Caribbean Leaders Ask Congress To Expand Global AIDS Initiative
Caribbean leaders this week plan to send a proposal to Congress requesting that 14 additional nations from the region be included in the five-year, $15 billion global AIDS relief plan, the Hartford Courant reports (Hay Brown, Hartford Courant, 6/5). Bush last week signed into law the bill authorizing the money to fight AIDS in African nations and Haiti and Guyana (Kaiser Daily HIV/AIDS Report, 5/30). While the nations said that they welcome the aid, they said that a more broad-based approach is needed to stop the spread of the disease. "Whatever happens in one specific corner of the region will have an impact in other places," Rafael Mazin, acting chief of the HIV/AIDS unit of the Pan American Health Organization, said, adding that in order to be effective, HIV "needs to be prevented and contained in all places." People in the region often travel to other countries to seek out the best medical treatment, which has contributed to the spread of the virus, according to the Courant. In addition, "[i]t's very difficult to de-link the different countries. You have migration from Haiti to the Dominican Republic, Haiti to the Bahamas, Guyana to the rest of the Caribbean. Although we can target countries, it might be more effective to look at the region as a whole," Edward Green, assistant secretary-general of the Carribean Community and head of the Pan-Caribbean Partnership to Fight AIDS, said.

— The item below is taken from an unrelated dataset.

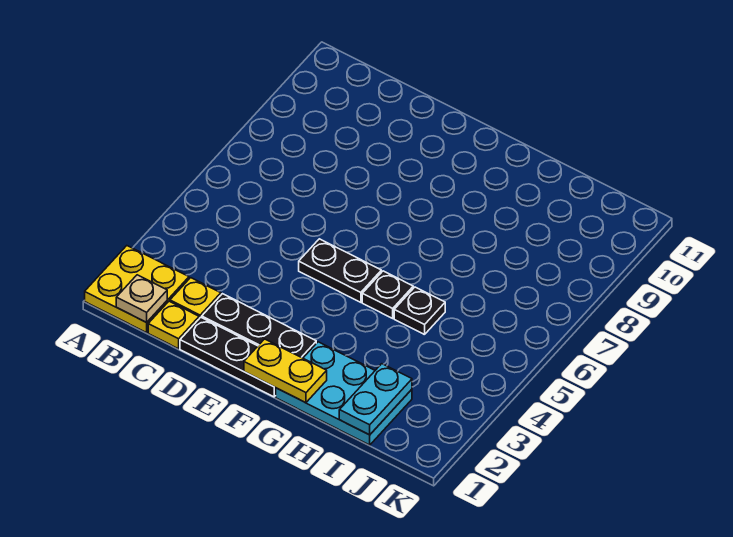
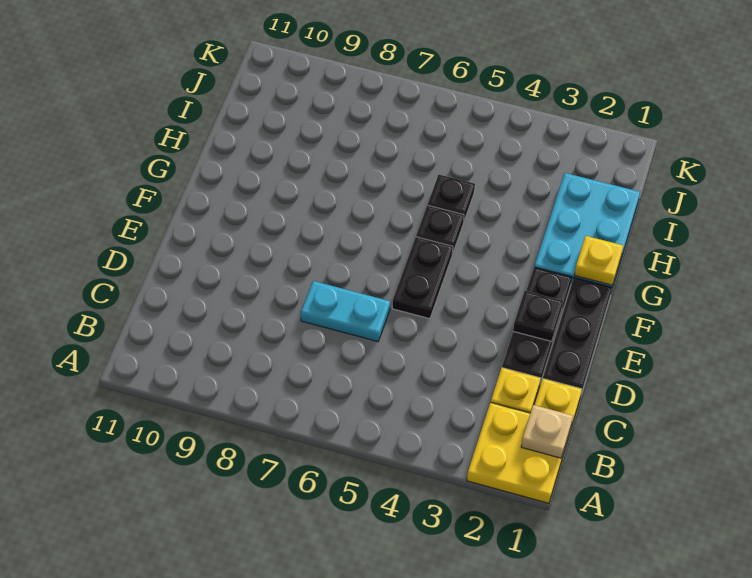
none -> black plate E2 level 2
yellow plate F1:G1 level 2 -> yellow plate G1 level 2
cyan plate I1:I2 level 2 -> cyan plate D6:D7 level 1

Caribbean Region 'Overlooked'
The Caribbean, a region that according to the Courant has been "largely overlooked by international donors," has the highest HIV prevalence outside of sub-Saharan Africa. While Haiti, where more than one in 17 adults ages 15 to 49 are HIV-positive, and Guyana, where the HIV prevalence rate is 2.7%, are widely considered to be the worst hit by the epidemic, HIV prevalence in nations such as the Bahamas, Belize, the Dominican Republic, Suriname and Trinidad and Tobago are all more than 2%. "This is a regional crisis in our own hemisphere," Sen. Christopher Dodd (D-Conn.), who has supported the measure to expand the bill, said, adding, "It deserves to be given the same serious attention that is being given to the HIV/AIDS epidemic in sub-Saharan Africa. If we're not careful, we are going to lose a generation of young people in the Caribbean" (Hartford Courant, 6/5).